● Provided material:
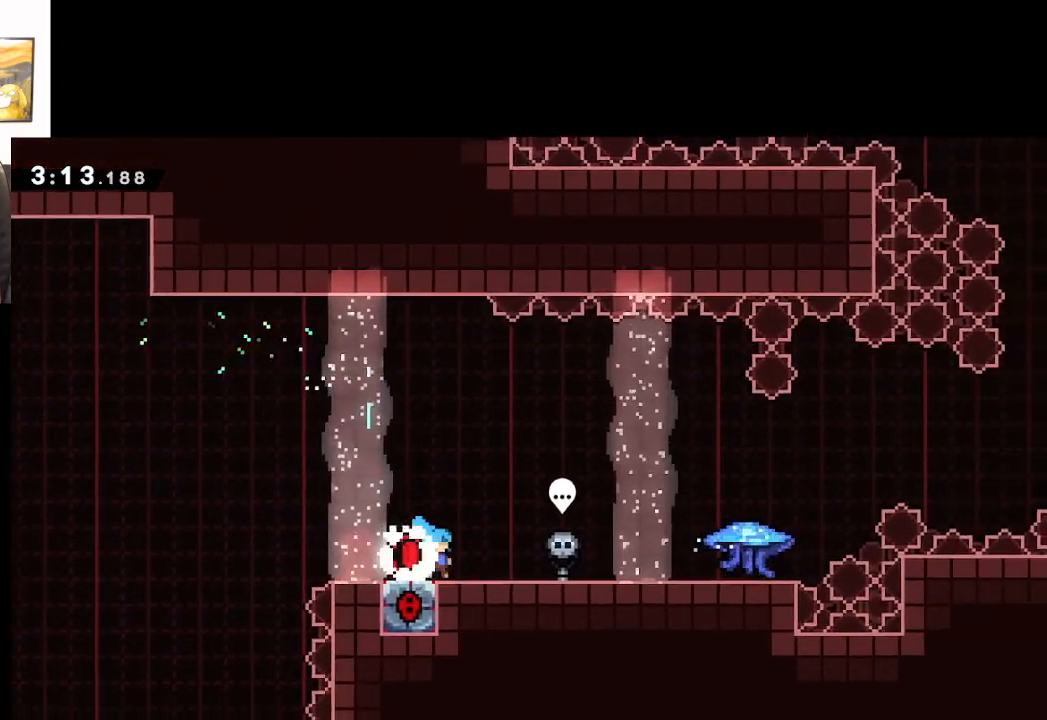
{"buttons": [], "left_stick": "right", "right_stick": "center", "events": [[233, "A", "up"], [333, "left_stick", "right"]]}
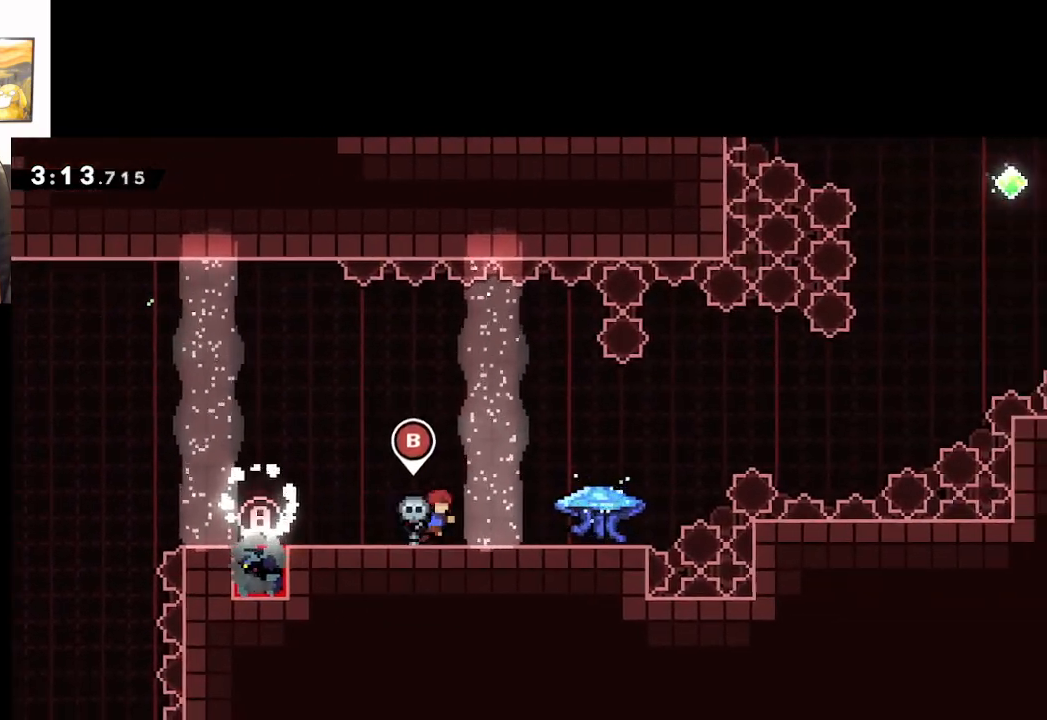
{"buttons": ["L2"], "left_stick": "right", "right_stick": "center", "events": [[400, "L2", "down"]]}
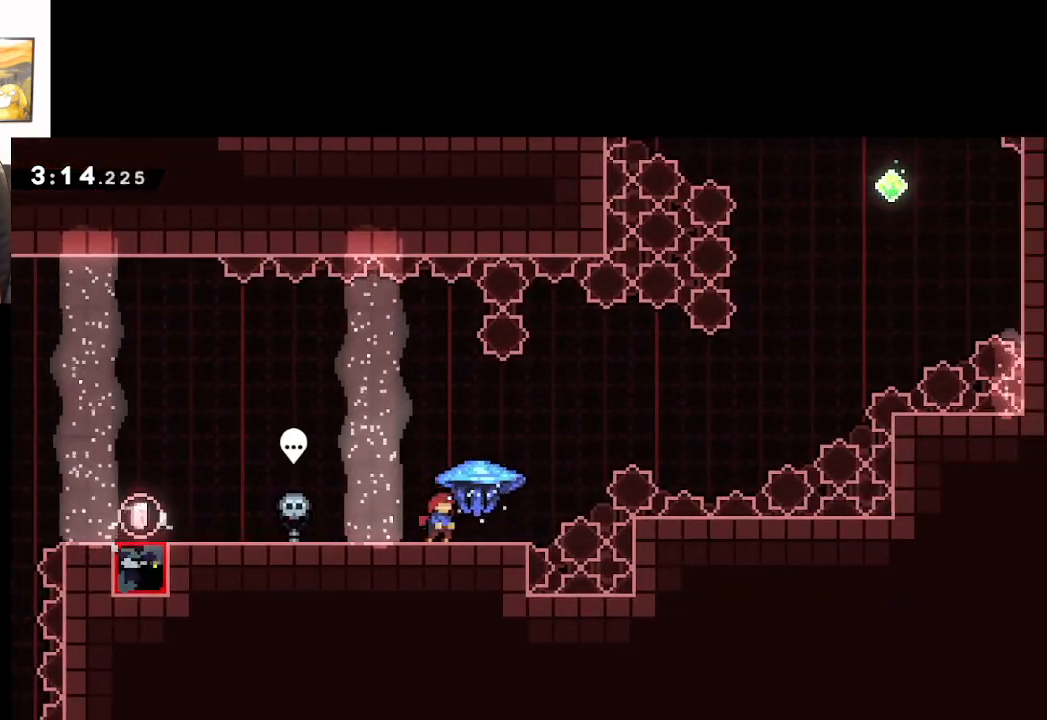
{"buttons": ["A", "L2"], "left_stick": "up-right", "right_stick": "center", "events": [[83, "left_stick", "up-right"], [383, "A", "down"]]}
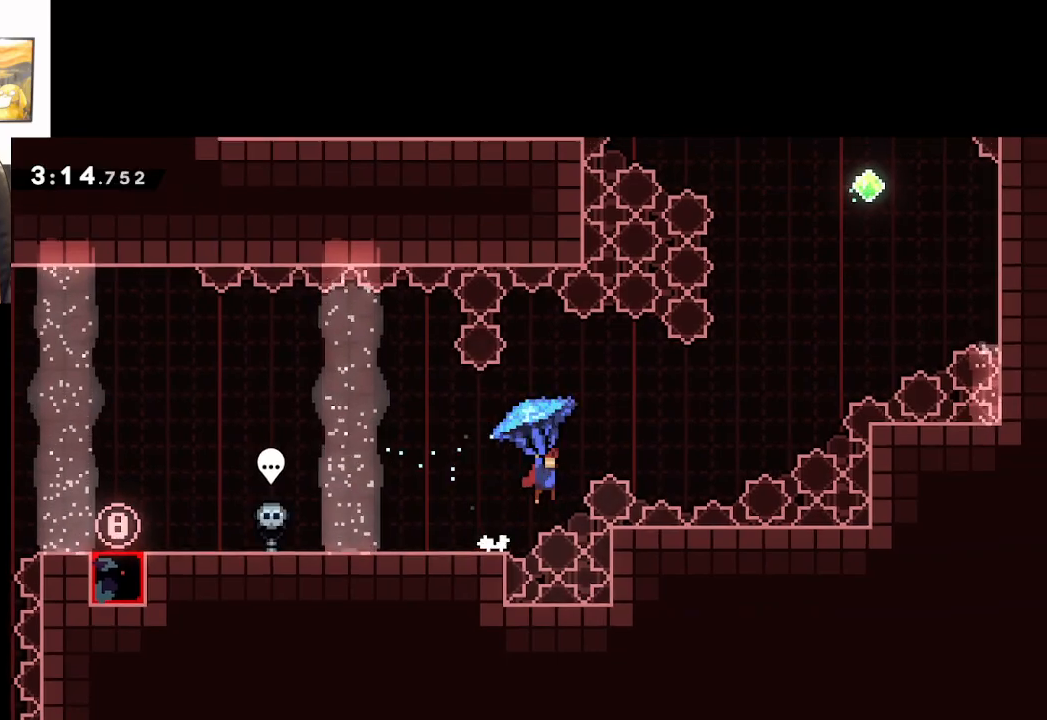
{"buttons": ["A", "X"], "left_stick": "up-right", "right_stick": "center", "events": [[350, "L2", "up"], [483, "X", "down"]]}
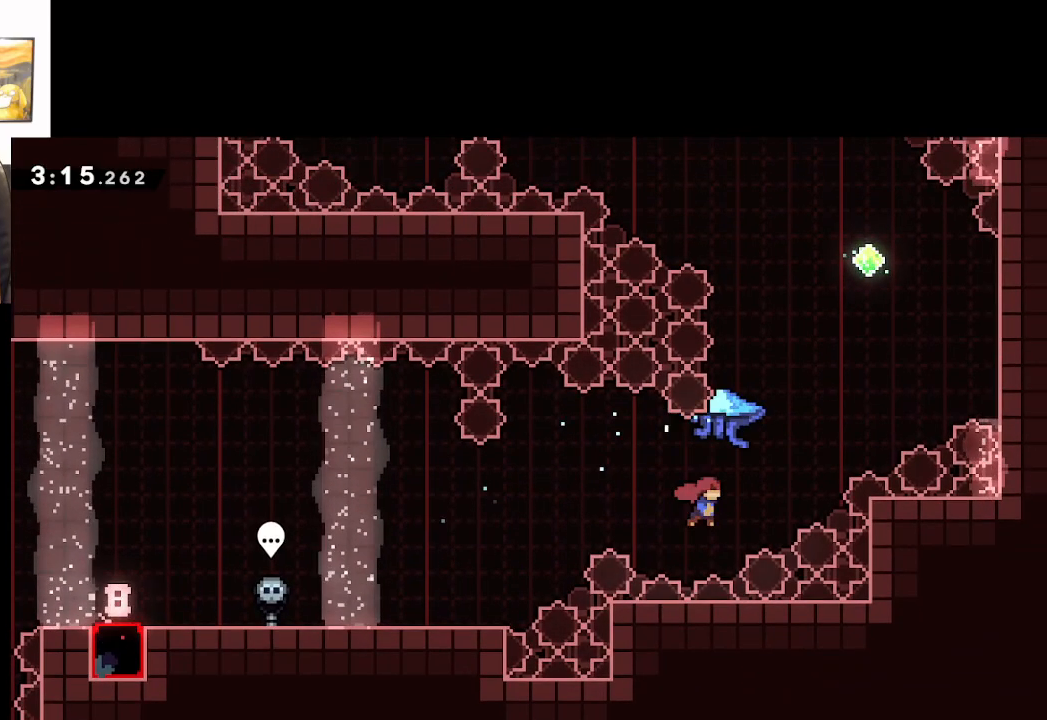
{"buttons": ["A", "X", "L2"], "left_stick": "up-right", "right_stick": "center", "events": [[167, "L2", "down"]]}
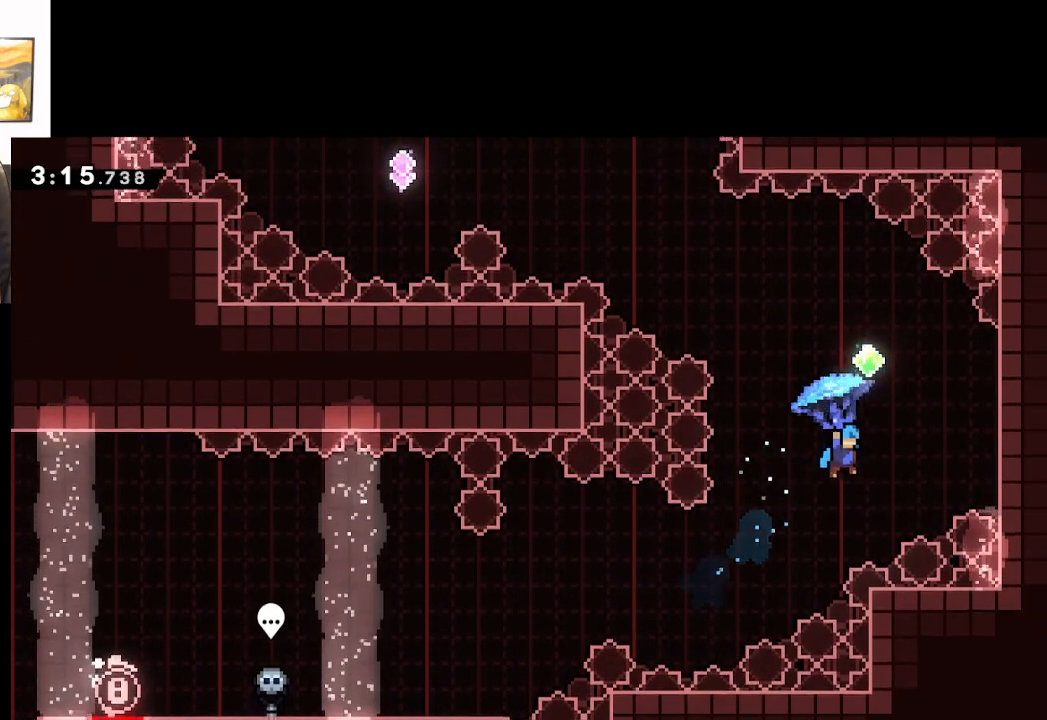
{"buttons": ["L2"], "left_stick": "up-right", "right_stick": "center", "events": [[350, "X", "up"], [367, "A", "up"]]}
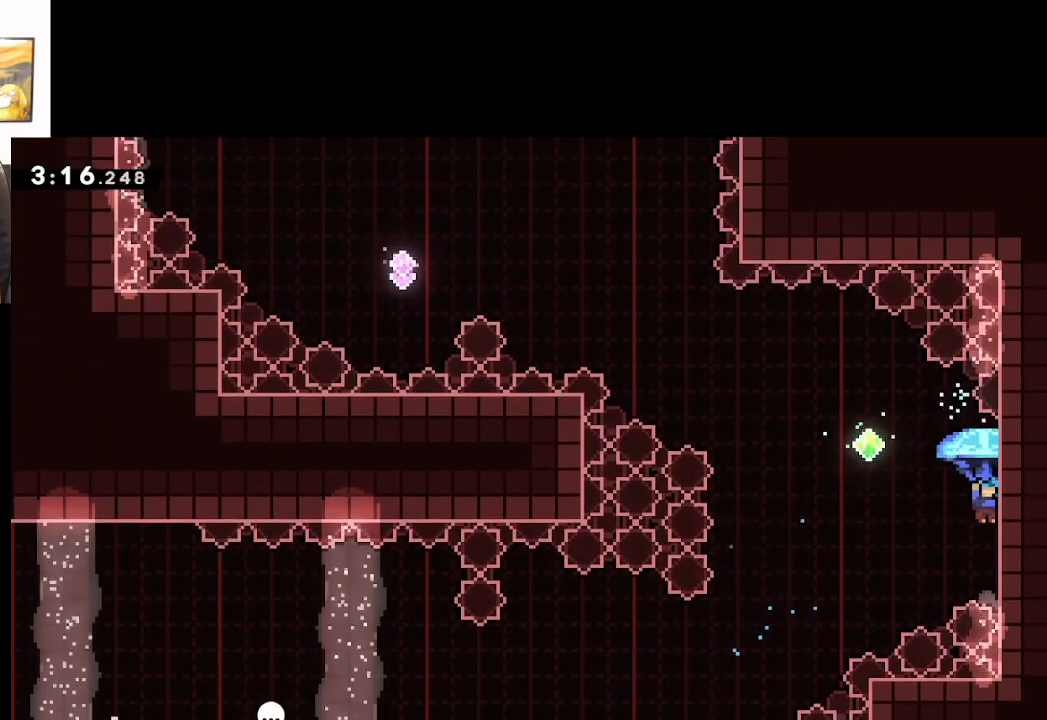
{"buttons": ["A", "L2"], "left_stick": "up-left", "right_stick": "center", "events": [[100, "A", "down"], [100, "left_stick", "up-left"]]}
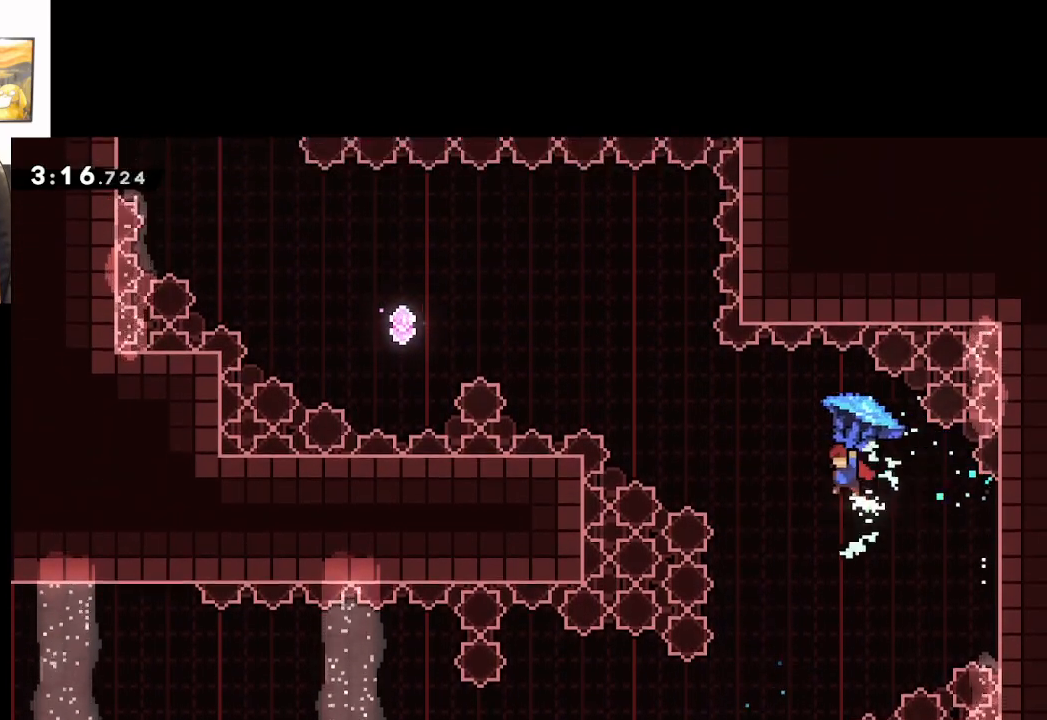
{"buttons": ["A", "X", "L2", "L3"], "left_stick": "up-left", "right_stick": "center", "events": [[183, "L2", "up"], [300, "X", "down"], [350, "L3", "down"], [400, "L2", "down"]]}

● About this exercise: Each record above is to be returned unchanged, while any picture it holds stays out.

● Solution for this task:
{"buttons": [], "left_stick": "right", "right_stick": "center", "events": [[233, "A", "up"], [333, "left_stick", "right"]]}
{"buttons": ["L2"], "left_stick": "right", "right_stick": "center", "events": [[400, "L2", "down"]]}
{"buttons": ["A", "L2"], "left_stick": "up-right", "right_stick": "center", "events": [[83, "left_stick", "up-right"], [383, "A", "down"]]}
{"buttons": ["A", "X"], "left_stick": "up-right", "right_stick": "center", "events": [[350, "L2", "up"], [483, "X", "down"]]}
{"buttons": ["A", "X", "L2"], "left_stick": "up-right", "right_stick": "center", "events": [[167, "L2", "down"]]}
{"buttons": ["L2"], "left_stick": "up-right", "right_stick": "center", "events": [[350, "X", "up"], [367, "A", "up"]]}
{"buttons": ["A", "L2"], "left_stick": "up-left", "right_stick": "center", "events": [[100, "A", "down"], [100, "left_stick", "up-left"]]}
{"buttons": ["A", "X", "L2", "L3"], "left_stick": "up-left", "right_stick": "center", "events": [[183, "L2", "up"], [300, "X", "down"], [350, "L3", "down"], [400, "L2", "down"]]}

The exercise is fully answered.